▸ **Items**:

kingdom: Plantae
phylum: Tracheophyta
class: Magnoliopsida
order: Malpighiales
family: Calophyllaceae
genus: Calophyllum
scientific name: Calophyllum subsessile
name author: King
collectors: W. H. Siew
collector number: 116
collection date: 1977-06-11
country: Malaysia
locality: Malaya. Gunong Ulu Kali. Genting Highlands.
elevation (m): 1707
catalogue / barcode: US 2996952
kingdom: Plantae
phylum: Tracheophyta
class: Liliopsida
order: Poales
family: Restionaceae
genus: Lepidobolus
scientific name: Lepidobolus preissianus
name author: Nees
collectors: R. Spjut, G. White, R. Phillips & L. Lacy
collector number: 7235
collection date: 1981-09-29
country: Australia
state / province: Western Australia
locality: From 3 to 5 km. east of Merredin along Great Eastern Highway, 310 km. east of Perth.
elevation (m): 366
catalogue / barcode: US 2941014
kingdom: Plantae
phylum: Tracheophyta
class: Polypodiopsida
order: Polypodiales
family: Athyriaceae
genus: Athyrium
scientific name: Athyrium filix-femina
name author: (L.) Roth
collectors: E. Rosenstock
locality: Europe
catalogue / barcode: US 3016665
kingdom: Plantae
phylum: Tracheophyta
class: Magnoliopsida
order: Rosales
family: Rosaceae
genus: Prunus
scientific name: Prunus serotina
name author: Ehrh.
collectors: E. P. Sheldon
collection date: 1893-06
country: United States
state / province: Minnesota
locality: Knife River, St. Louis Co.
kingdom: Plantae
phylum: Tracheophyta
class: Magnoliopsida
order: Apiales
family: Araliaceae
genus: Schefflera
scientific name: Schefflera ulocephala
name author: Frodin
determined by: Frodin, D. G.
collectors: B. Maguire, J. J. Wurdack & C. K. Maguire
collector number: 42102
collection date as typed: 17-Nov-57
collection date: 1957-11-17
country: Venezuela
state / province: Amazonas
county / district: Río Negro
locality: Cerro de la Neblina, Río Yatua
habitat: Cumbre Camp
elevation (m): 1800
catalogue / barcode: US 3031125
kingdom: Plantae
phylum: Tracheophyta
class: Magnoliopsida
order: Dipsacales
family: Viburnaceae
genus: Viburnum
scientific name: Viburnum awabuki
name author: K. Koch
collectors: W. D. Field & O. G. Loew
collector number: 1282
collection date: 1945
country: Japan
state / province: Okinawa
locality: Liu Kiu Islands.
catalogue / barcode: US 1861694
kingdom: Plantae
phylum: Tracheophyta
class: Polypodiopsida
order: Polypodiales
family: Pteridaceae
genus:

▸ **Problem to solve**: Identify every line in the entries above that contains the string "catalogue", and copy each of those lines out in full.

▸ **Full response**:
catalogue / barcode: US 2996952
catalogue / barcode: US 2941014
catalogue / barcode: US 3016665
catalogue / barcode: US 3031125
catalogue / barcode: US 1861694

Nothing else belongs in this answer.